We create the graph as a networkx DiGraph.
import flowpaths as fp
import networkx as nx
graph = nx.DiGraph()
graph.add_edge("s", "a", flow=6)
graph.add_edge("s", "b", flow=7)
graph.add_edge("a", "b", flow=2)
graph.add_edge("a", "c", flow=4)
graph.add_edge("b", "c", flow=9)
graph.add_edge("c", "d", flow=6)
graph.add_edge("c", "t", flow=7)
graph.add_edge("d", "t", flow=6)
We now create a solver by specifying that the flow value of each edge is in the attribute flow
of the edges, and setting subpath_constraints
as a list, containing the single constraint [("a", "c"),("c", "t")]
. Note that we pass the constraint as a list of edges, because of Note 2 above.
mfd_model = fp.MinFlowDecomp(
graph,
flow_attr="flow",
subpath_constraints=[[("a", "c"),("c", "t")]])
mfd_model.solve() # We solve it
if mfd_model.is_solved():
print(mfd_model.get_solution())
# {'paths': [['s', 'a', 'b', 'c', 't'], ['s', 'a', 'c', 't'], ['s', 'b', 'c', 't'], ['s', 'b', 'c', 'd', 't']], 'weights': [2.0, 4.0, 1.0, 6.0]}
3. Relaxing the constraint coverage
3.1 Edge coverage fraction
Suppose that you have have a subpath constraint, but you’re not sure the subpath must appear entirely in a solution path. In this case, you can require that a give fraction of its edges appear in a solution path. For example, say you have the constraint ['s','a','c','t']
. Then, if you require that 50% of its edges appear in a solution path, the red path in the first flow decomposition on top (with 3 paths) contains ['s','a','c']
, thus 66% of its edges appea in the red path, and thus the decomposition satisfies this constraint. You can set this percentage via the parameter subpath_constraints_coverage
\(\in [0,1]\).
mfd_model = fp.MinFlowDecomp(
graph,
flow_attr="flow",
subpath_constraints=[[("s", "a"),("a", "c"),("c","t")]],
subpath_constraints_coverage=0.75)
3.2 Edge length coverage fraction
If for every edge you also have an associated length, then you can specify the coverage constraint as a fraction of the total edge length of the contraint.

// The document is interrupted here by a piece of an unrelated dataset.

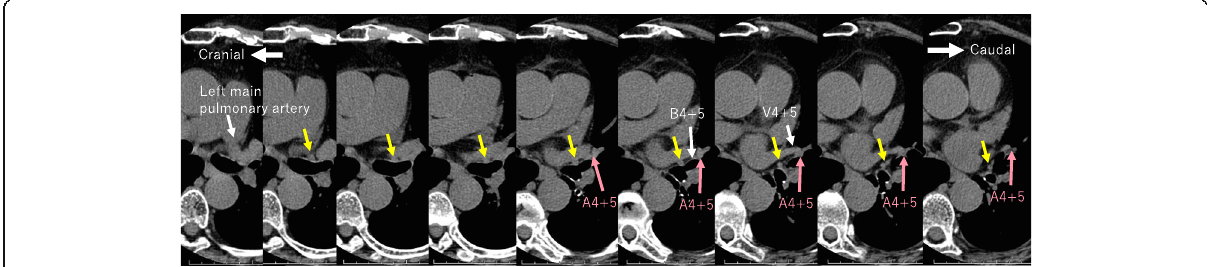
Fig. 4 Chest-computed tomography (mediastinal window setting). It shows a pulmonary branch from the left main pulmonary artery to S8 (yellow arrow). It is different from mediastinal A4+5 (pink arrow). It is between the left superior pulmonary vein and the left upper lobe bronchus Table 1 Abnormal branch of the left pulmonary artery to the lower lobe: a review of the literature Report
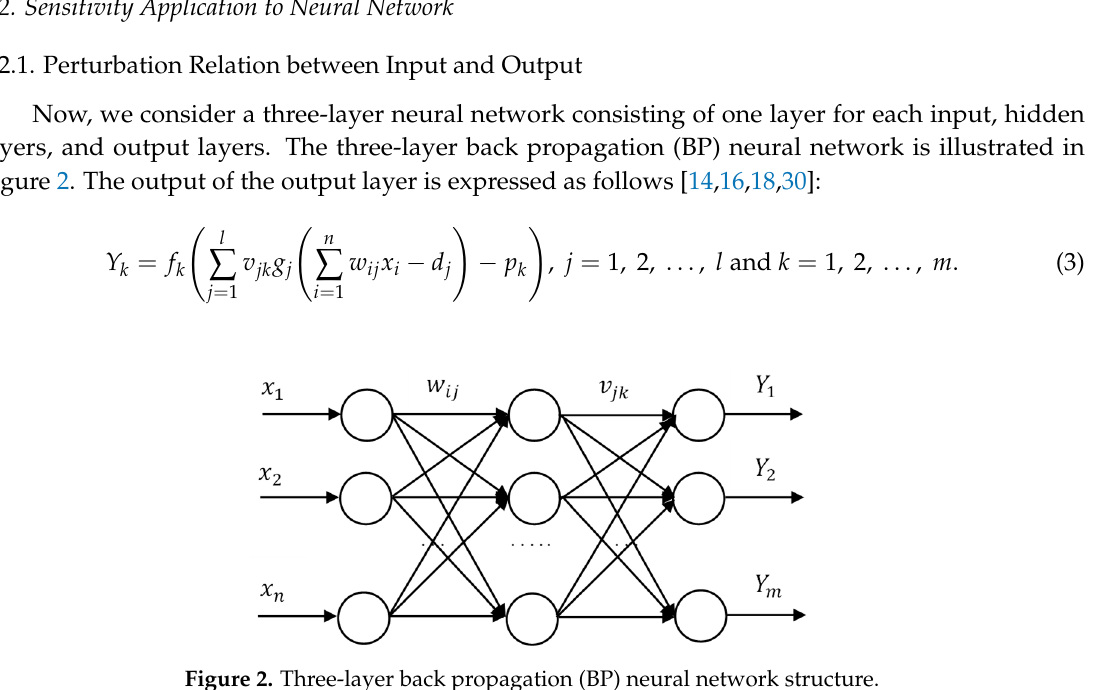
Figure 2. Three - layer back propagation (BP) neural network structure. Figure 2. Three-layer back propagation (BP) neural network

For example, suppose we have a graph, where the attribute length
stores the edge lengths.
graph2 = nx.DiGraph()
graph2.add_edge("s", "a", flow=6, length=1) #
graph2.add_edge("s", "b", flow=7, length=2)

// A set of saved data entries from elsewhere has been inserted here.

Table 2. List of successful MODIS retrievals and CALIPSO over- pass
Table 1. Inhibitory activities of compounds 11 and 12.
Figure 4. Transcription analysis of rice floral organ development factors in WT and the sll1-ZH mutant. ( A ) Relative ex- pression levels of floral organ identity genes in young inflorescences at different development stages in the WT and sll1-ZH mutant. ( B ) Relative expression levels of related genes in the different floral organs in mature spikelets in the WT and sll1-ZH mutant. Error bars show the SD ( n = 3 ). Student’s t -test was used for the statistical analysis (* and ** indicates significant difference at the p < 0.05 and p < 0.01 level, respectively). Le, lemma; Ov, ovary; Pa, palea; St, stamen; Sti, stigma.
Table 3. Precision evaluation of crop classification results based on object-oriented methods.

graph2.add_edge("a", "b", flow=2, length=9)
graph2.add_edge("a", "c", flow=4, length=20) #
graph2.add_edge("b", "c", flow=9, length=9)

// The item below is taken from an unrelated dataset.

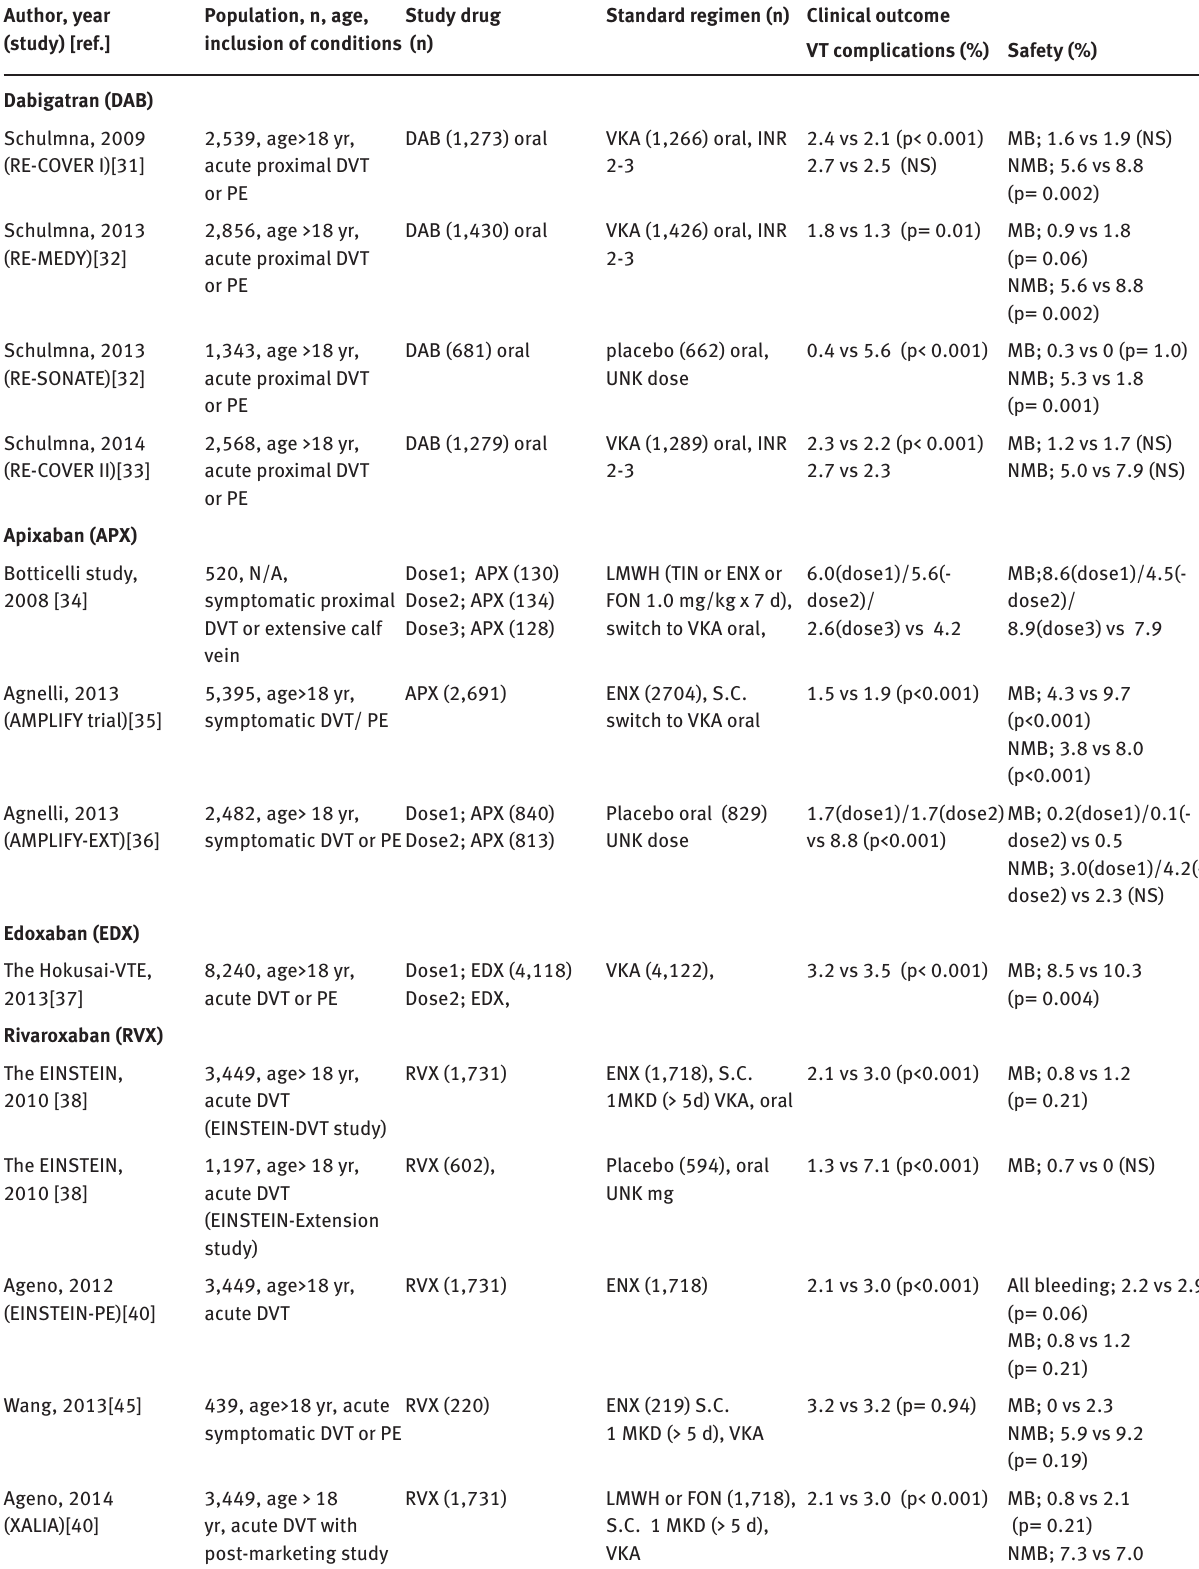
Table 2: Clinical data on the use of direct oral anticoagulants in the treatment of venous thrombosis Author,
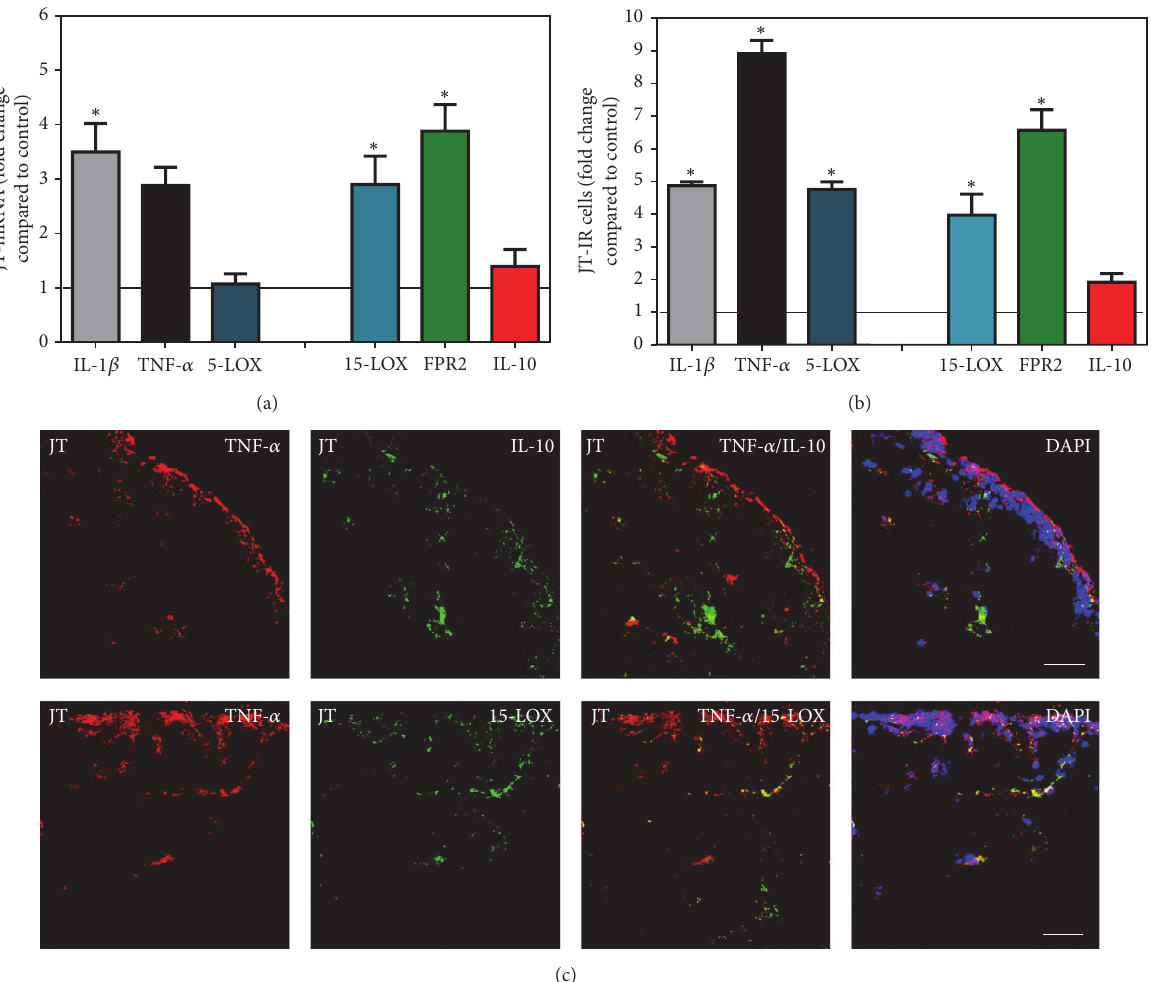
Figure 5: Detection of mRNA (a) and the number of positive cells of inflammatory (IL-1 𝛽 , TNF- 𝛼 , and 5-LOX) versus anti-inflammatory (15- LOX, FPR2, and IL-10) mediators (b and c) in patients with joint trauma (JT). (a) Quantification of mRNA of pro- versus anti-inflammatory mediators shows that there is a balance between expressions of pro- versus anti-inflammatory mediators in JT synovium. (b) Quantitative analysis of immunofluorescence microscopy of pro- versus anti-inflammatory mediators shows that the number of cells expressing anti- inflammatory mediators was comparable with those containing proinflammatory mediators in JT synovium. Data are shown as means ± SEM. ∗ Relative to control ( 𝑃 < 0.05 , one-way ANOVA followed by Tukey’s test). (c) Confocal microscopy of pro- ( red fluorescence ; (a), (b)) andanti-inflammatorymediators( greenfluorescence ;(c),(d))doubleimmunofluorescence(e–h)inJTsynovium.Notethatanti-inflammatory mediator expression was comparable with those containing inflammatory mediators in JT synovium. Bar = 40 𝜇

graph2.add_edge("c", "d", flow=6, length=29)
graph2.add_edge("c", "t", flow=7, length=15) #
graph2.add_edge("d", "t", flow=6, length=1)
When initializing the solver, we pass edge_length_attr="length"
so that the solver knows from which edge attribute to get the lengths, and set the parameter subpath_constraints_coverage_length
to say 0.6. The constraint has total length 1+20+15 = 36, and the length coverage fraction requires that 0.6 * 36 = 6 of the subpath length be covered by some solution path. This means that covering the edge ("s", "a")
alone is not enough to satisfy the constraint, as it could cover only length 1.